16:30 - 17:00 UTC Fri 2 Oct 2020
Zoltan Balazs (CUJO AI) & Hyrum Anderson (Microsoft)
Research attacking ML-based image classifiers is common, but it is less frequent to see a study on how someone can bypass ML-based malware detection. In 2019, we organized a contest where participants had to modify Windows malware in such a way that the provided three ML engines do not detect it. However, the modified sample is still functionally equivalent to the original binary. As it turned out, it is not that hard to come up with a generic solution which can bypass all three engines. In this presentation, we will discuss the details of the contests from 2020 and 2019, some of the techniques used by the participants (packing, overlays, adding sections), and information on the defensive tracks.
Zoltan Balazs
CUJO AI Zoltan is the Head of Vulnerability Research Lab at CUJO AI, a company focusing on smart home security.
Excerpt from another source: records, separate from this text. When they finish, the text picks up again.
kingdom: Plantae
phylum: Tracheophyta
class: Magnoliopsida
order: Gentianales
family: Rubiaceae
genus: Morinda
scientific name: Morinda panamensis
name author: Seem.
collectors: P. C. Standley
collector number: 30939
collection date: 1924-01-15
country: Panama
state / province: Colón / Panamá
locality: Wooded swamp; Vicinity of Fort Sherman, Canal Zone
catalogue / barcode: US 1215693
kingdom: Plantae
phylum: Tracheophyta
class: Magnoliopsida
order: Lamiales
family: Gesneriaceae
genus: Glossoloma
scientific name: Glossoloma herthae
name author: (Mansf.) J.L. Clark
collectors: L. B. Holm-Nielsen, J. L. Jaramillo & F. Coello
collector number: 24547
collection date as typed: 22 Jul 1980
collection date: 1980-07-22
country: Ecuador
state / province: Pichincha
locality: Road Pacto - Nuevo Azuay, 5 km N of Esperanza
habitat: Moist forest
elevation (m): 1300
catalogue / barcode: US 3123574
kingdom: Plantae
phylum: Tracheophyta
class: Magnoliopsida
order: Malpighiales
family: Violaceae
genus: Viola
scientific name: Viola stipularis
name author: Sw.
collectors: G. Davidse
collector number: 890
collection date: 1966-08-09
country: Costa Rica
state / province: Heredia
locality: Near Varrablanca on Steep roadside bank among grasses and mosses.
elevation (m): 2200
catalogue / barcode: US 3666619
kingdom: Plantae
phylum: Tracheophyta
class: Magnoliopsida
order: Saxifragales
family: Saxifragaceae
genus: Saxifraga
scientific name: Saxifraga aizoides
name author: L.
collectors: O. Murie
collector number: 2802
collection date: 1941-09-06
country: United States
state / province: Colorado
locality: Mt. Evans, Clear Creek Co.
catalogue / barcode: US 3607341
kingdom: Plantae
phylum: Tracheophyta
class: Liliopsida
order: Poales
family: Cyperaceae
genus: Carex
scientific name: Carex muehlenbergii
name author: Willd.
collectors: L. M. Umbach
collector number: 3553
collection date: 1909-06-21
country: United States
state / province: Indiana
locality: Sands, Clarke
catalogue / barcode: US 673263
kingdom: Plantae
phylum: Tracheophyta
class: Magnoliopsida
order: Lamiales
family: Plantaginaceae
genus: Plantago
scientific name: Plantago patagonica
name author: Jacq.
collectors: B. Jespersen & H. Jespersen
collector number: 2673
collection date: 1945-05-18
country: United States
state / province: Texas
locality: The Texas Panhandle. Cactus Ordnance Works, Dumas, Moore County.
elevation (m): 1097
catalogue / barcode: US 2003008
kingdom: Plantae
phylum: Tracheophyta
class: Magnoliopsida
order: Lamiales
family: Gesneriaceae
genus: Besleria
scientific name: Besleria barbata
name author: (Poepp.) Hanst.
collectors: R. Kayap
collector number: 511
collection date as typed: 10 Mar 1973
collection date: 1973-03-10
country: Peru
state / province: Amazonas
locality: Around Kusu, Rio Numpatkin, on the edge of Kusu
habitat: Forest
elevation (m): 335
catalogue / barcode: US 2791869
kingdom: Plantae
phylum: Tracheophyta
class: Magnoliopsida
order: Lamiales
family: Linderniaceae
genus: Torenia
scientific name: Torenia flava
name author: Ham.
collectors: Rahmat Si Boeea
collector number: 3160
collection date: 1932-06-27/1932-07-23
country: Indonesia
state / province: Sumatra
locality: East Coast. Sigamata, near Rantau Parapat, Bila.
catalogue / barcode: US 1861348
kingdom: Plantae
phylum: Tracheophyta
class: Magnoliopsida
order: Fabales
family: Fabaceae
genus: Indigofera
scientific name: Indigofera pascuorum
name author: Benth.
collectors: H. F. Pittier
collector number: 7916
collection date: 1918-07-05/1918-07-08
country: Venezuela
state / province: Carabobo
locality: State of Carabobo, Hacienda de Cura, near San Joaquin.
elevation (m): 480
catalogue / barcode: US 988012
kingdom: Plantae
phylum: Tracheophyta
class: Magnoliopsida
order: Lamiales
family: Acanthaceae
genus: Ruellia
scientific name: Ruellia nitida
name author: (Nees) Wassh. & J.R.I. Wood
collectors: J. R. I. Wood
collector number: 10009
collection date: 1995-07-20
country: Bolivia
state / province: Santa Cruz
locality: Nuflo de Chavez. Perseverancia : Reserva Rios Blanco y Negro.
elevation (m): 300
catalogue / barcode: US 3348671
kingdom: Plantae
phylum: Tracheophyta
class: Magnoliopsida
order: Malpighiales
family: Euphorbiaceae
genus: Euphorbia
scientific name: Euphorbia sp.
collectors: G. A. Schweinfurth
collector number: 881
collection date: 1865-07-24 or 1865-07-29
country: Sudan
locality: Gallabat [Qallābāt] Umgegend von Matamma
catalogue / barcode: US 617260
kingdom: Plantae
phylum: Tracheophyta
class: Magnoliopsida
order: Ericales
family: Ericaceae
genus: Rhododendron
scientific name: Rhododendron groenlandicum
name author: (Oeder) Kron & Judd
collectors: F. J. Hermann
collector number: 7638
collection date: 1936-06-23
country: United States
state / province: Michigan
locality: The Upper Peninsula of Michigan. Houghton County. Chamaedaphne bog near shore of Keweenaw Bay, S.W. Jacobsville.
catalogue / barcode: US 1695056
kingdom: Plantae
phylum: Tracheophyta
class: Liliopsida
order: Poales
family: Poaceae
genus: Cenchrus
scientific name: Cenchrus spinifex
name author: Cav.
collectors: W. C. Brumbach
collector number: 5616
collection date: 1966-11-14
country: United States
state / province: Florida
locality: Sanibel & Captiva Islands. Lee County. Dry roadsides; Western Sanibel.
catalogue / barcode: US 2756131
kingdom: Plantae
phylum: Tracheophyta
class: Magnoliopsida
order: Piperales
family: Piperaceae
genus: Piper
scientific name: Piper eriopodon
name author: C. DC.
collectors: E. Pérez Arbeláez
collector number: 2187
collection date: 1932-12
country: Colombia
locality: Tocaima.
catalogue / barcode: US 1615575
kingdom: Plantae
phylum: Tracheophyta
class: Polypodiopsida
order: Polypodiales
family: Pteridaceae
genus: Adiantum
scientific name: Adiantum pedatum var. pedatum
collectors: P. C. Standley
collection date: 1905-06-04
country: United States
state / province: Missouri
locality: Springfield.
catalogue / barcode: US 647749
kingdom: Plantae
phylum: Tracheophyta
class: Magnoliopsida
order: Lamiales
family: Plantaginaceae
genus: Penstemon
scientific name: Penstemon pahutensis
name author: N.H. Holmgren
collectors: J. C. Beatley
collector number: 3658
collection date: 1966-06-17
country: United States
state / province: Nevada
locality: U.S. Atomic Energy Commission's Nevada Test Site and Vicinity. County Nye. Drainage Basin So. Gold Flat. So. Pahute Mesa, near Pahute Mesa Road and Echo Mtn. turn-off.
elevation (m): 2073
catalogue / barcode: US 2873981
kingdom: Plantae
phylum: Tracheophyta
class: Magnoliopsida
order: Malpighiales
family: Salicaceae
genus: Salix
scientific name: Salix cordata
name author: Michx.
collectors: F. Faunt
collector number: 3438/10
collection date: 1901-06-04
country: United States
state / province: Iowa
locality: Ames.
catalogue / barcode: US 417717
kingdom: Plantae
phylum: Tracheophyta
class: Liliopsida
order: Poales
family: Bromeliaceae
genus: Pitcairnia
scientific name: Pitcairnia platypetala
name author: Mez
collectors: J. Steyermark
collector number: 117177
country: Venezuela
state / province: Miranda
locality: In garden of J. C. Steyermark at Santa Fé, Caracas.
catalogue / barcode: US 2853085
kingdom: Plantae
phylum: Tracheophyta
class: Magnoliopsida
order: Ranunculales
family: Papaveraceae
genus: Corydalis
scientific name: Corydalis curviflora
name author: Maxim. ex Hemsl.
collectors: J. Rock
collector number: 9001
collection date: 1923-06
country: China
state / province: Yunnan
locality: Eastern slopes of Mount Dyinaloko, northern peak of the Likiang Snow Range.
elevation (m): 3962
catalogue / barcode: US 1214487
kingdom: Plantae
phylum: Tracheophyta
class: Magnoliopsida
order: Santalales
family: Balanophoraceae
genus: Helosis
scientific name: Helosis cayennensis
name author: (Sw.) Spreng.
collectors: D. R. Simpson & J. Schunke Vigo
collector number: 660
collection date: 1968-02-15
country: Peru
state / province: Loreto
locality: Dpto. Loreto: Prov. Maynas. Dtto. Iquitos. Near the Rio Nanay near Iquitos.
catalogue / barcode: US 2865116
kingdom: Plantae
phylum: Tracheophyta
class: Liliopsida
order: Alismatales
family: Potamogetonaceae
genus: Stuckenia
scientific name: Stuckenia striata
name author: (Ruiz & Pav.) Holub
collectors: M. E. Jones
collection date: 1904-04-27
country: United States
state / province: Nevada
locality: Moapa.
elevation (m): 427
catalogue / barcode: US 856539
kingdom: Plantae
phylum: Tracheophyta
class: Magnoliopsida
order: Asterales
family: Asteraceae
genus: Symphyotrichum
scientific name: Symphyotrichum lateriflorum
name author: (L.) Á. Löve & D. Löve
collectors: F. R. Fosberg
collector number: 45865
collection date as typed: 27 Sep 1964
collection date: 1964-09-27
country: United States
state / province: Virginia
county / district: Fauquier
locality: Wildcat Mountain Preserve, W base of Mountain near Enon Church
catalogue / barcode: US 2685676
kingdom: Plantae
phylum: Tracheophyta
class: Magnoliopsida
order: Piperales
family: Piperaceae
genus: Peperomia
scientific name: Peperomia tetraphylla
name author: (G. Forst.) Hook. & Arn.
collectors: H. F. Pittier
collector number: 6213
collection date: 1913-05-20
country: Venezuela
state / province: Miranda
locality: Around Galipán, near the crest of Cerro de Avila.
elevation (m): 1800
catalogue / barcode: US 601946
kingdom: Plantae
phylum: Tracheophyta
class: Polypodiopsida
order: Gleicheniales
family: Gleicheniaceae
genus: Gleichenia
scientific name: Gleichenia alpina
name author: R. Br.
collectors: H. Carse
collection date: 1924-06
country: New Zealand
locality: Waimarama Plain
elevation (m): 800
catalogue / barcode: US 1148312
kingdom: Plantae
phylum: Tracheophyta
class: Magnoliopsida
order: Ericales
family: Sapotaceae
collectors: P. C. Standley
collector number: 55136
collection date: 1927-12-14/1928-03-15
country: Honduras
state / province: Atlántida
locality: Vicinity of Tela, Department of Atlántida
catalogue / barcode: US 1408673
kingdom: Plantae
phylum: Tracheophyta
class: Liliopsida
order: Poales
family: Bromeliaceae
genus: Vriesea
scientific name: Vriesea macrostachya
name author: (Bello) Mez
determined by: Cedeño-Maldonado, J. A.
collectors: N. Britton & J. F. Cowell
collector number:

Before joining CUJO AI he worked as CTO for an AV testing company, as an IT security expert in the financial industry for five years, and as a senior IT security consultant at one of the Big Four companies for two years. His primary areas of expertise are penetration testing, malware analysis, computer forensics and security monitoring. He released the Zombie Browser Tool that has POC malicious browser extensions for Firefox, Chrome and Safari. He is also the developer of the Hardware Firewall Bypass Kernel Driver (HWFWBypass), the Encrypted Browser Exploit Delivery tool (#IRONSQUIRREL) and the Sandbox tester tool to test malware analysis sandboxes.

He found and disclosed a vulnerability in IP cameras, which was exploited by the Persirai botnet, running on ˜600 000 cameras.
Hyrum Anderson
Microsoft Hyrum Anderson is Principal Architect in the Azure Trustworthy Machine Learning Group at Microsoft. Prior to joining Microsoft, he was Chief Scientist at Endgame, and conducted research in information security and situational awareness at FireEye, Mandiant, Sandia National Laboratories, and MIT Lincoln Laboratory. He received his Ph.D. in electrical engineering (signal processing + machine learning) from the University of Washington and B.S. and M.S. degrees from Brigham Young University.

Hyrum is cofounder and co-chair of the Conference on Applied Machine Learning in Information Security and has spoken at numerous signal processing, machine learning and security conferences, including RSA, DEFCON and BlackHat.